--- SOURCE INFORMATION Enclosed Below ---

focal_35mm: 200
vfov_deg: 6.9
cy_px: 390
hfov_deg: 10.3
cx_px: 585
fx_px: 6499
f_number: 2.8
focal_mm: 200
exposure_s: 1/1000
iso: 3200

--- End of Enclosed SOURCE INFORMATION ---
--- SOURCE INFORMATION Enclosed Below ---

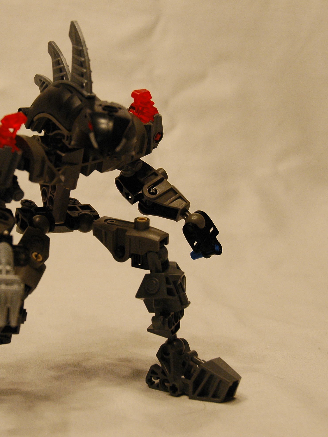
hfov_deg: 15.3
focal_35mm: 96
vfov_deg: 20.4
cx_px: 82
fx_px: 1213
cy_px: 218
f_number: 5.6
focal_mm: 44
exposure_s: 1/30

--- End of Enclosed SOURCE INFORMATION ---
--- SOURCE INFORMATION Enclosed Below ---

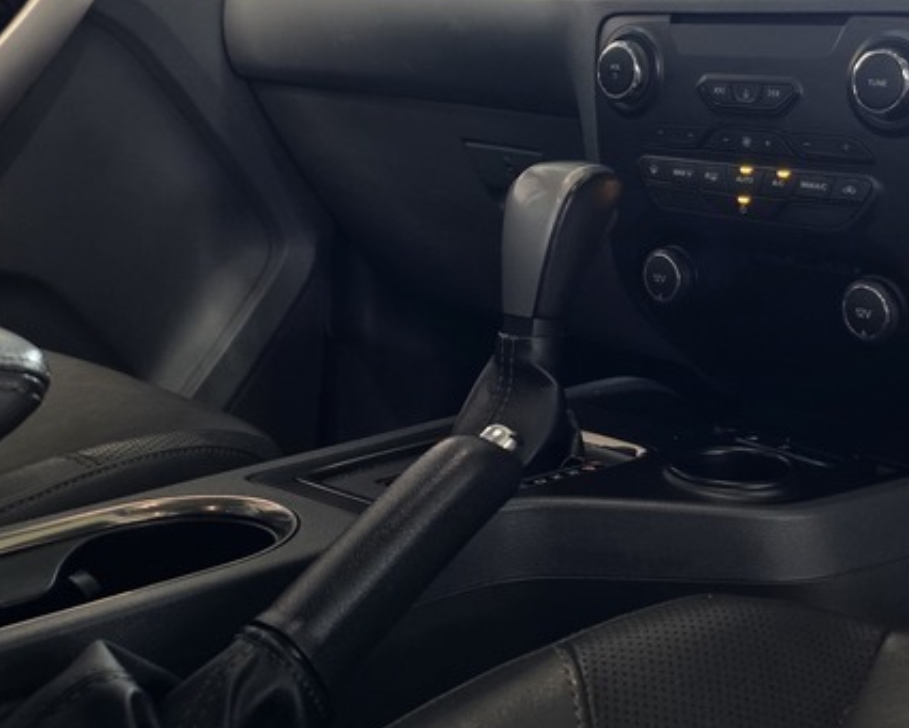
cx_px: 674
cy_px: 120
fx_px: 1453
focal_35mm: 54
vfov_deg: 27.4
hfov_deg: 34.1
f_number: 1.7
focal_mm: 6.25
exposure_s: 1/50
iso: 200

--- End of Enclosed SOURCE INFORMATION ---

** EXERCISE **
Beginning with the line that has "hfov_deg: 15.3" and ending with the line that has "exposure_s: 1/30", set down the lines above exactly and include no others.

** RESULT OF THIS TASK **
hfov_deg: 15.3
focal_35mm: 96
vfov_deg: 20.4
cx_px: 82
fx_px: 1213
cy_px: 218
f_number: 5.6
focal_mm: 44
exposure_s: 1/30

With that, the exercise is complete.